Nothing but the records, repeated exactly, should form the response.

> _Collected data entries_:
────────
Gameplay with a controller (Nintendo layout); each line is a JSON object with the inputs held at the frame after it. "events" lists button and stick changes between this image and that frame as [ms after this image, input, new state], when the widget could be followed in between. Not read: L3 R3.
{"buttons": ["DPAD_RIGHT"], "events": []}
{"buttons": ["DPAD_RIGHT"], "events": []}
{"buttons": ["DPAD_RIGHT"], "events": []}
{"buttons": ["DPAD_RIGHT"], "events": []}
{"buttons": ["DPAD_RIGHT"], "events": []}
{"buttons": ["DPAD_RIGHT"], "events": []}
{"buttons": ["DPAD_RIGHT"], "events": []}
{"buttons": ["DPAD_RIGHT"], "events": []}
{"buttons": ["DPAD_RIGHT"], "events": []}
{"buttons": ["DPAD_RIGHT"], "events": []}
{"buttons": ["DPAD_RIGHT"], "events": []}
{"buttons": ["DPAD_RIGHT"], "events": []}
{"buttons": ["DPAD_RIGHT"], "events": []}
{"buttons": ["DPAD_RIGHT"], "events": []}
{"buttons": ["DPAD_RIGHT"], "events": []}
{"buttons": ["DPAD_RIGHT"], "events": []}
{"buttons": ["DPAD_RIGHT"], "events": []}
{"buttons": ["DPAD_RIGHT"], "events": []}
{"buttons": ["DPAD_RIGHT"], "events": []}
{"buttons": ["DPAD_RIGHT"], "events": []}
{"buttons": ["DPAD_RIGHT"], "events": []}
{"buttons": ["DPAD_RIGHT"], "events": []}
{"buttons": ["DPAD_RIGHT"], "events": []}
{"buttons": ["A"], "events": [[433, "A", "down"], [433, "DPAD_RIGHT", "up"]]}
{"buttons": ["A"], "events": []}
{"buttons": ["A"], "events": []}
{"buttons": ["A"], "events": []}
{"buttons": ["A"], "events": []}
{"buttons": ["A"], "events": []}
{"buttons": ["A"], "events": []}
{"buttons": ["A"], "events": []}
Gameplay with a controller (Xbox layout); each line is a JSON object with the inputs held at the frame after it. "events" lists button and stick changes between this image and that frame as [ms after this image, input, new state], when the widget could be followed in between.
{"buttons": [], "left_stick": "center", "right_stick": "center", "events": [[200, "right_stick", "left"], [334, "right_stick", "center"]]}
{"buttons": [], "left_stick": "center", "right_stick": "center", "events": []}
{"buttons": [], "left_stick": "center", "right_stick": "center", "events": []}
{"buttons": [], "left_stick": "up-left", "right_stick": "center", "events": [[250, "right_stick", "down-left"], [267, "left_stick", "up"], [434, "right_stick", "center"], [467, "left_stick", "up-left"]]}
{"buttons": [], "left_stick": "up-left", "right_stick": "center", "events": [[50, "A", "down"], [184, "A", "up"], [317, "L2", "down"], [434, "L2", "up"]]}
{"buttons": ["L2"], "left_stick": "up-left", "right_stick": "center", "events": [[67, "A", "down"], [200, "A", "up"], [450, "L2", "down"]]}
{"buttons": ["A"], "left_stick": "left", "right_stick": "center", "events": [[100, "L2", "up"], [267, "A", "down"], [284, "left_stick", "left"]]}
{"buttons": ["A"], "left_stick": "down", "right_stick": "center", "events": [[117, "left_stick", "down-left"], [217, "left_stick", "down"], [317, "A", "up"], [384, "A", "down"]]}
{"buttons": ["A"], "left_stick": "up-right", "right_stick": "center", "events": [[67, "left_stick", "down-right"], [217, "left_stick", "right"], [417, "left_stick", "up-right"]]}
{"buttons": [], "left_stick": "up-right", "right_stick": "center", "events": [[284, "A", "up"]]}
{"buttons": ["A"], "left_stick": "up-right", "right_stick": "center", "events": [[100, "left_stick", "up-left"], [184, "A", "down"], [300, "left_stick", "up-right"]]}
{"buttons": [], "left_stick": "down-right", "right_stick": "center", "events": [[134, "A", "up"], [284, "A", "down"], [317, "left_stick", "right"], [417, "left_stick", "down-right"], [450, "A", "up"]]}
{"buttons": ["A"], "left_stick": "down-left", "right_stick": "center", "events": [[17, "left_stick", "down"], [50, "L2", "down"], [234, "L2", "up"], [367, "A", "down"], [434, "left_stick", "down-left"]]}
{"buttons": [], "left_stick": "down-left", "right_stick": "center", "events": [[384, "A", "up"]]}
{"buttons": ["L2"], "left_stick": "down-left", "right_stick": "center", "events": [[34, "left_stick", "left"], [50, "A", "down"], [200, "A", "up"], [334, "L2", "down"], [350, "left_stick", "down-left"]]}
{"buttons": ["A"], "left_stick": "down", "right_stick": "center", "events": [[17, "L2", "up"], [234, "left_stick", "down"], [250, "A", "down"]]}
────────
> _Answer for this exercise_:
Gameplay with a controller (Nintendo layout); each line is a JSON object with the inputs held at the frame after it. "events" lists button and stick changes between this image and that frame as [ms after this image, input, new state], when the widget could be followed in between. Not read: L3 R3.
{"buttons": ["DPAD_RIGHT"], "events": []}
{"buttons": ["DPAD_RIGHT"], "events": []}
{"buttons": ["DPAD_RIGHT"], "events": []}
{"buttons": ["DPAD_RIGHT"], "events": []}
{"buttons": ["DPAD_RIGHT"], "events": []}
{"buttons": ["DPAD_RIGHT"], "events": []}
{"buttons": ["DPAD_RIGHT"], "events": []}
{"buttons": ["DPAD_RIGHT"], "events": []}
{"buttons": ["DPAD_RIGHT"], "events": []}
{"buttons": ["DPAD_RIGHT"], "events": []}
{"buttons": ["DPAD_RIGHT"], "events": []}
{"buttons": ["DPAD_RIGHT"], "events": []}
{"buttons": ["DPAD_RIGHT"], "events": []}
{"buttons": ["DPAD_RIGHT"], "events": []}
{"buttons": ["DPAD_RIGHT"], "events": []}
{"buttons": ["DPAD_RIGHT"], "events": []}
{"buttons": ["DPAD_RIGHT"], "events": []}
{"buttons": ["DPAD_RIGHT"], "events": []}
{"buttons": ["DPAD_RIGHT"], "events": []}
{"buttons": ["DPAD_RIGHT"], "events": []}
{"buttons": ["DPAD_RIGHT"], "events": []}
{"buttons": ["DPAD_RIGHT"], "events": []}
{"buttons": ["DPAD_RIGHT"], "events": []}
{"buttons": ["A"], "events": [[433, "A", "down"], [433, "DPAD_RIGHT", "up"]]}
{"buttons": ["A"], "events": []}
{"buttons": ["A"], "events": []}
{"buttons": ["A"], "events": []}
{"buttons": ["A"], "events": []}
{"buttons": ["A"], "events": []}
{"buttons": ["A"], "events": []}
{"buttons": ["A"], "events": []}
Gameplay with a controller (Xbox layout); each line is a JSON object with the inputs held at the frame after it. "events" lists button and stick changes between this image and that frame as [ms after this image, input, new state], when the widget could be followed in between.
{"buttons": [], "left_stick": "center", "right_stick": "center", "events": [[200, "right_stick", "left"], [334, "right_stick", "center"]]}
{"buttons": [], "left_stick": "center", "right_stick": "center", "events": []}
{"buttons": [], "left_stick": "center", "right_stick": "center", "events": []}
{"buttons": [], "left_stick": "up-left", "right_stick": "center", "events": [[250, "right_stick", "down-left"], [267, "left_stick", "up"], [434, "right_stick", "center"], [467, "left_stick", "up-left"]]}
{"buttons": [], "left_stick": "up-left", "right_stick": "center", "events": [[50, "A", "down"], [184, "A", "up"], [317, "L2", "down"], [434, "L2", "up"]]}
{"buttons": ["L2"], "left_stick": "up-left", "right_stick": "center", "events": [[67, "A", "down"], [200, "A", "up"], [450, "L2", "down"]]}
{"buttons": ["A"], "left_stick": "left", "right_stick": "center", "events": [[100, "L2", "up"], [267, "A", "down"], [284, "left_stick", "left"]]}
{"buttons": ["A"], "left_stick": "down", "right_stick": "center", "events": [[117, "left_stick", "down-left"], [217, "left_stick", "down"], [317, "A", "up"], [384, "A", "down"]]}
{"buttons": ["A"], "left_stick": "up-right", "right_stick": "center", "events": [[67, "left_stick", "down-right"], [217, "left_stick", "right"], [417, "left_stick", "up-right"]]}
{"buttons": [], "left_stick": "up-right", "right_stick": "center", "events": [[284, "A", "up"]]}
{"buttons": ["A"], "left_stick": "up-right", "right_stick": "center", "events": [[100, "left_stick", "up-left"], [184, "A", "down"], [300, "left_stick", "up-right"]]}
{"buttons": [], "left_stick": "down-right", "right_stick": "center", "events": [[134, "A", "up"], [284, "A", "down"], [317, "left_stick", "right"], [417, "left_stick", "down-right"], [450, "A", "up"]]}
{"buttons": ["A"], "left_stick": "down-left", "right_stick": "center", "events": [[17, "left_stick", "down"], [50, "L2", "down"], [234, "L2", "up"], [367, "A", "down"], [434, "left_stick", "down-left"]]}
{"buttons": [], "left_stick": "down-left", "right_stick": "center", "events": [[384, "A", "up"]]}
{"buttons": ["L2"], "left_stick": "down-left", "right_stick": "center", "events": [[34, "left_stick", "left"], [50, "A", "down"], [200, "A", "up"], [334, "L2", "down"], [350, "left_stick", "down-left"]]}
{"buttons": ["A"], "left_stick": "down", "right_stick": "center", "events": [[17, "L2", "up"], [234, "left_stick", "down"], [250, "A", "down"]]}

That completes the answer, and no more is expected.